I am having an opportunity to have faculty position at HCT, in one of their campuses - at the moment no idea which one. I have read a lot negative about HCT on the internet. And most of the comments are by those who have been working at HCT for 8-10years, severely complaining about everything, strongly recommending never to join HCT and never seem quitting themselves. I was wondering if HCT is really really a bad place to work?

Secondly, they are offering 25K p/m, no housing , plus tickets for family, educational allowances for kids (partial?) and health insurance etc. I doubt that with this salary it would be possible to decently survive in Dubai. But what about other locations like Sharjah, Abu Dhabi, Ras Al Khaimah, Ajman, Al Ain, fujairah? Is it not sufficient even there?

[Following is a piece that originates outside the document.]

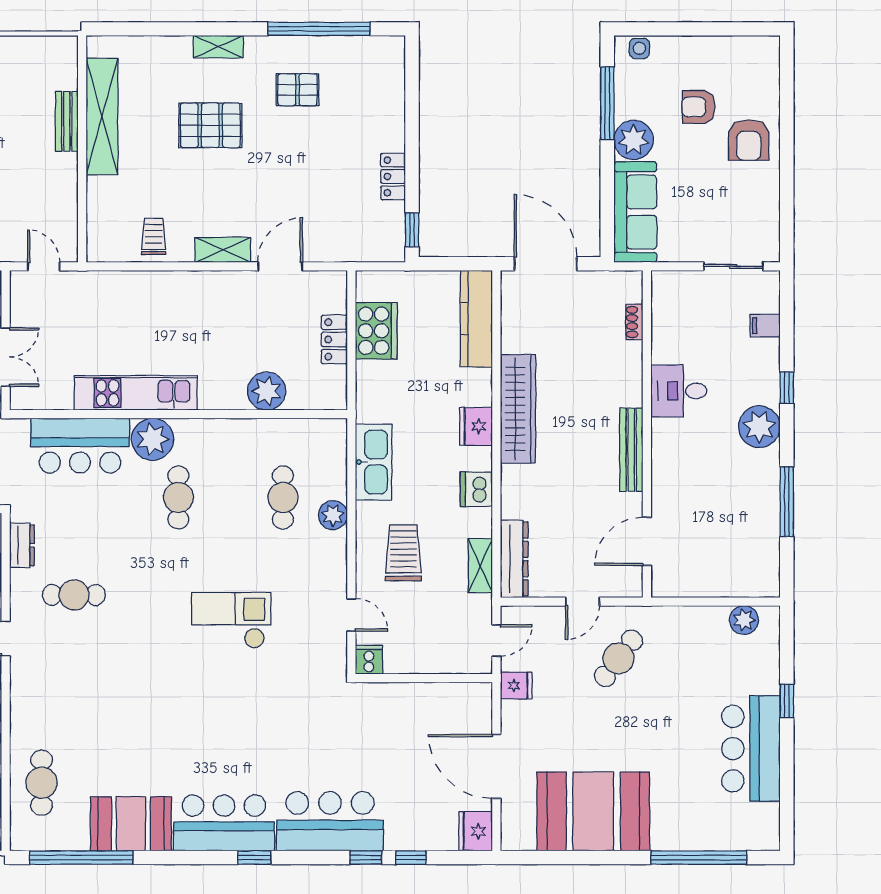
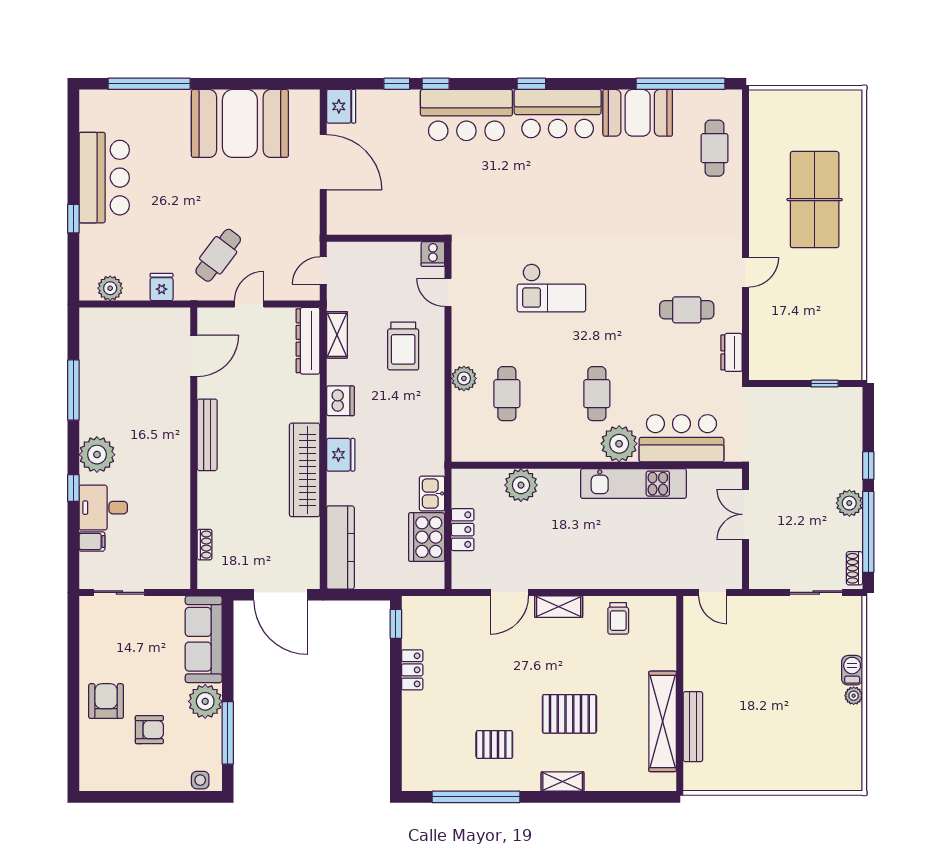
bench: (67, 121) -> (693, 727), width x1.36
desk: (679, 391) -> (103, 508), moved, turned 180
kitchen sink: (373, 462) -> (432, 493), moved, width x0.53, depth x0.81
fridge: (516, 686) -> (162, 287), moved, turned 90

Thoughtful feedback would be highly appreciated. 

Thanks


----------



## aloneinalain

I am making 21K in Al Ain and it is definitely enough if you don't have any debts and your expectations are relatively modest. I don't have kids so of course for me it's cheaper but my company does pay an education allowance plus an additional 1800 housing allowance plus flight allowance plus health care for families. My rent is 60K for a 2BR flat near town center but you could go as low as 40-45 possibly even cheaper depending on area. My transportation costs are pretty low since I don't have a car but pay 850/month for private drivers.


----------



## Rozetti

Thanks for your response. It was helpful. I suppose that AlAin, RAK and Fujairah etc are much cheaper than Abu Dhabi or Sharjah - Dubai is outrageous, I know.


----------



## NPGH

Rozetti said:


> Hi,
> 
> I am having an opportunity to have faculty position at HCT, in one of their campuses - at the moment no idea which one. I have read a lot negative about HCT on the internet. And most of the comments are by those who have been working at HCT for 8-10years, severely complaining about everything, strongly recommending never to join HCT and never seem quitting themselves. I was wondering if HCT is really really a bad place to work?
> 
> Secondly, they are offering 25K p/m, no housing , plus tickets for family, educational allowances for kids (partial?) and health insurance etc. I doubt that with this salary it would be possible to decently survive in Dubai. But what about other locations like Sharjah, Abu Dhabi, Ras Al Khaimah, Ajman, Al Ain, fujairah? Is it not sufficient even there?
> 
> Thoughtful feedback would be highly appreciated.
> 
> Thanks


Did you accept the offer? any negotiation?


----------



## djstorm1987

For Sharjah its really not all that bad. Be prepared to face the traffic though.


----------